**Work required**
Of the lines below, write out exactly those from the line with "hfov_deg: 23.0" through the line with "focal_mm: 22.48", both included, and skip the rest.
=== Section Start ===
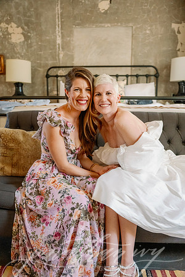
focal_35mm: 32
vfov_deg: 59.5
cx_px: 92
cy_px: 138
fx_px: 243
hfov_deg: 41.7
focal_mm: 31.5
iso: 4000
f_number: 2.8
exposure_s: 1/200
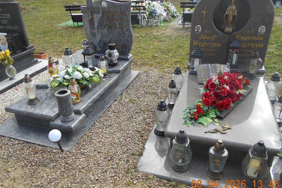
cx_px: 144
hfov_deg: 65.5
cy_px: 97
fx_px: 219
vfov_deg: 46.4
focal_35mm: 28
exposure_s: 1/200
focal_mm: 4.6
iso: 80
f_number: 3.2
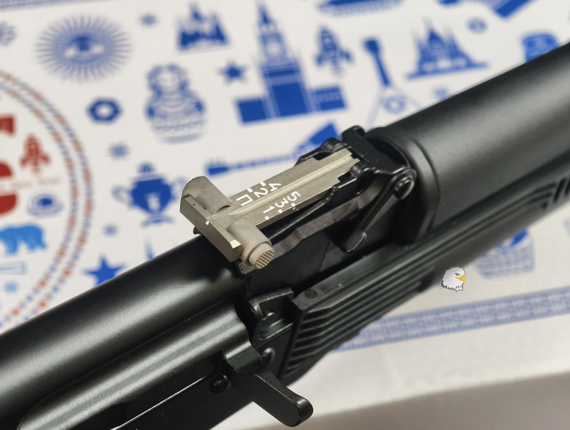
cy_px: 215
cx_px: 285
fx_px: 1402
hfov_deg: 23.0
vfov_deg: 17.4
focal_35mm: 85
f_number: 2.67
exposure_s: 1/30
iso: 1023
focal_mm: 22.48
=== Section End ===
=== Section Start ===
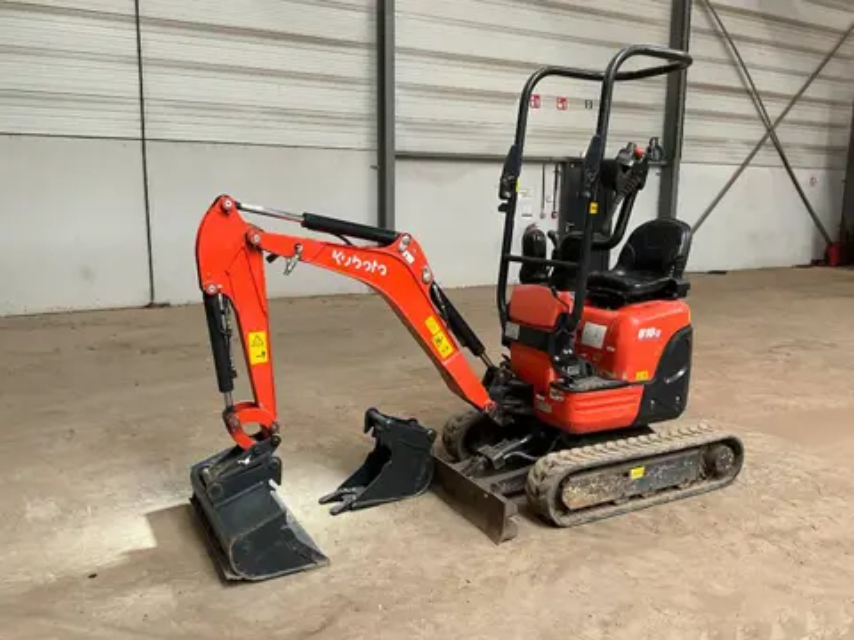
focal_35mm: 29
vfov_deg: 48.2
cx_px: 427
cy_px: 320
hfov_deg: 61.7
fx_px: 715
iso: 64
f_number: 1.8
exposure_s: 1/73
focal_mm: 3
=== Section End ===
**Exercise output**
hfov_deg: 23.0
vfov_deg: 17.4
focal_35mm: 85
f_number: 2.67
exposure_s: 1/30
iso: 1023
focal_mm: 22.48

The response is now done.